Thanksgiving is one of those days on which gratitude is front and center — even though marking (and mocking) it with such terms as “Friendsgiving” and “Black Friday” is commercially trendy.
Still, as the turkey’s roasting — or frying, if that’s your thing — and the family’s trying to keep young ones and grandfolks occupied with that old invention called television, there are behind-the-scenes fixins and people to be grateful for.
We should be grateful for the people who work on Thanksgiving. You know, those unseen, unsung workers who make our Thanksgiving Day possible and safe.
We should be grateful for our first responders who man the police, fire and ambulance crews so that if, God forbid, you called 911, someone was there to respond. Too often, we neglect to say “Thank you” to the men and women who answer 911 calls.
We should be grateful, as well, for another group of unsung professionals: The receptionists at hospitals, clinics and urgent centers who help get patients into the correct health care silo, including those who might have scalded themselves while pouring hot water off a pot of sweet potatoes they boiled for candied yams. (Raising my hand.)

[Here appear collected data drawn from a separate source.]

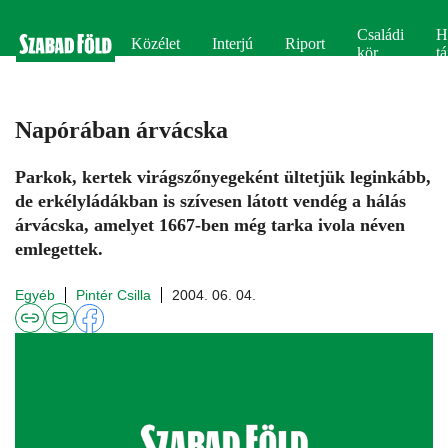
Családi
H
Közélet
Interjú
Riport
kör
tá
Napórában árvácska
Parkok, kertek virágszőnyegeként ültetjük leginkább,
de erkélyládákban is szívesen látott vendég a hálás
árvácska, amelyet 1667-ben még tarka ivola néven
emlegettek.
Egyéb
Pintér Csilla
2004. 06. 04.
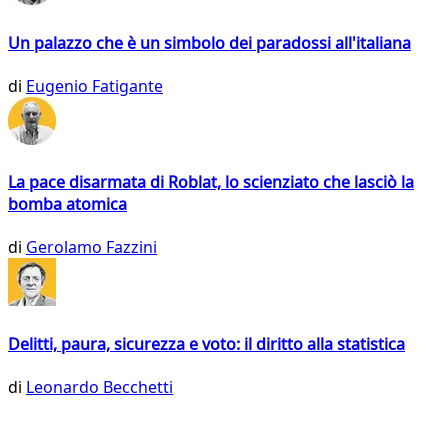
Un palazzo che è un simbolo dei paradossi all'italiana
di
Eugenio Fatigante
La pace disarmata di Roblat, lo scienziato che lasciò la
bomba atomica
di
Gerolamo Fazzini
Delitti, paura, sicurezza e voto: il diritto alla statistica
di
Leonardo Becchetti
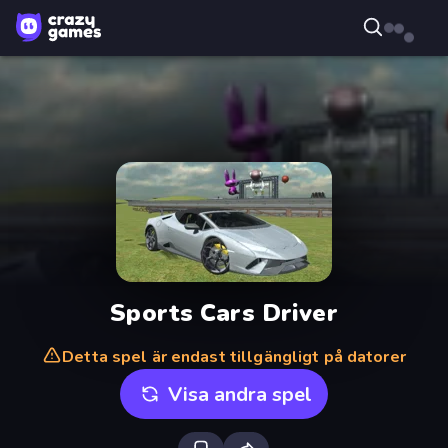
Sports Cars Driver
Detta spel är endast tillgängligt på datorer
Visa andra spel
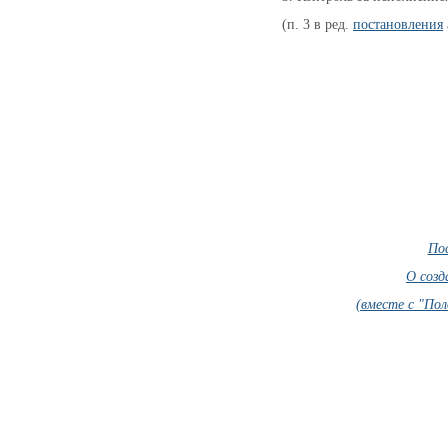
(п. 3 в ред. 
постановления
Пос
О созд
(вместе с "Пол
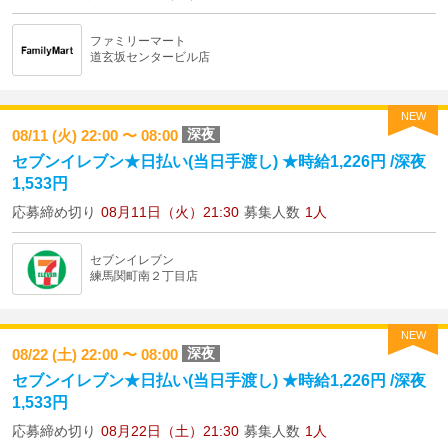
ファミリーマート
道玄坂センタービル店
NEW
深夜
08/11 (火) 22:00 〜 08:00
セブンイレブン★日払い(当日手渡し) ★時給1,226円 /深夜
1,533円
応募締め切り
08月11日（火）21:30
募集人数
1人
セブンイレブン
練馬関町南２丁目店
NEW
深夜
08/22 (土) 22:00 〜 08:00
セブンイレブン★日払い(当日手渡し) ★時給1,226円 /深夜
1,533円
応募締め切り
08月22日（土）21:30
募集人数
1人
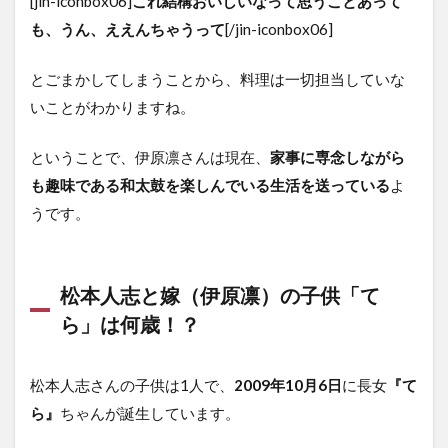
[jin-iconbox06]
これ結構おいしいなって思うことあって
も、うん、ええんちゃうって
[/jin-iconbox06]
とごまかしてしまうことから、料理は一切担当していな
いことがわかりますね。
ということで、伊原凛さんは現在、
家事に専念しながら
も趣味である和太鼓を楽しんでいる生活を送っている
よ
うです。
松本人志と嫁（伊原凛）の子供「て
ら」は何歳！？
松本人志さんの子供は1人で、
2009年10月6日
に長女
『て
ら』
ちゃんが誕生しています。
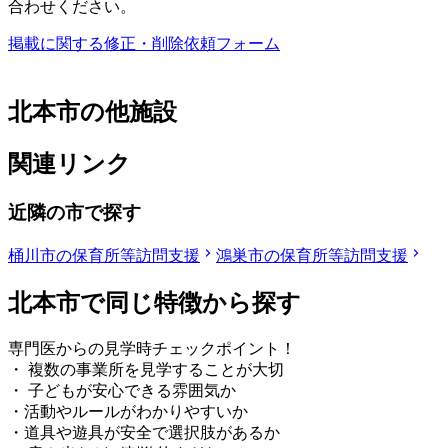
合わせください。
掲載に関する修正・削除依頼フォーム
北本市の他施設
関連リンク
近隣の市で探す
桶川市の保育所等訪問支援
鴻巣市の保育所等訪問支援
北本市で同じ特徴から探す
専門医からの見学時チェックポイント！
・ 複数の事業所を見学することが大切
・ 子どもが安心できる雰囲気か
・活動やルールがわかりやすいか
・道具や遊具が安全で選択肢があるか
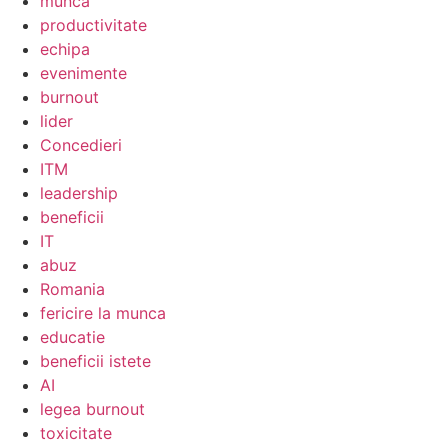
munca
productivitate
echipa
evenimente
burnout
lider
Concedieri
ITM
leadership
beneficii
IT
abuz
Romania
fericire la munca
educatie
beneficii istete
AI
legea burnout
toxicitate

And, speaking of food, there’s the Patti LaBelle-Walmart connection. Oh, those Patti Pies. The giant retailer began carrying the iconic songstress’ sweet potato pies exclusively several years ago, and local D.C. shoppers made multiple purchases so they could shorten their to-do list. (Raising my hand, again.)
Who made it possible? Well, be thankful for long-distance truckers, warehouse workers, grocers, cashiers, and stocking and inventory workers at truck stops and other go-to venues we hit for last-minute purchases — including those stops on the road to grandma’s house.
We most certainly should be thankful for the farmers, unseen American heroes who work day in and day out, 365 to provide the bounties that fill our bellies and satisfy our savory taste buds and sweet tooth. (Man does not live on avocados alone.)
We should be grateful, too, for the meteorologists who, backed by an army of satellite managers, radar specialists and computer techs, give us a head’s-up on the weather, and what to expect and anticipate on the roads and at the airports. (And be thankful they don’t subscribe to the climate change ideology, preferring instead to take their play-calling from old reliable Mother Nature.)
Of course, Thanksgiving Day wouldn’t be Thanksgiving Day for millions upon millions of Americans without Macy’s Thanksgiving Day Parade and football.
We should be grateful that the latter, which Wikipedia dubs “American football,” as if there’s any other. This sport, our sport, marks its 100th NFL anniversary this season, and the triple play on Thanksgiving allows the generations gathered to clasp their hands and bow their heads to give thanks — though not worry whether the British are coming or the president will be impeached. (May the Saints go marching in, in Atlanta.)
We should be grateful as well that, thanks to the weathercasters and balloon-class techs, the Macy’s parade went off without a hitch. When meteorologists predicted winds of upwards of 60 mph in the mid-Atlantic region, parade and public safety planners grew a bit concerned that the huge balloons might pop loose.
Snoopy and Woodstock, Chase from “Paw Patrol” and other inflated cartoon characters stayed afloat.
A special thanks is also due the parade planners for showcasing the marching band of Morgan State University. It was the first time that a band from a historically black college or university was so honored.
And now to our armed forces. Well, we can never offer them enough thanks. They are always at the ready on the ground, in the air and on the water, protecting us from what is and what could be lurking.
We should always be grateful for America’s formidable military.
We should always be grateful for those in uniform and in civilian positions.
As a postscript, allow this: There is much to be grateful for — some of it obvious, some not so much.
The bottom line is just do it.
That’s what Thanksgiving really and truly is about.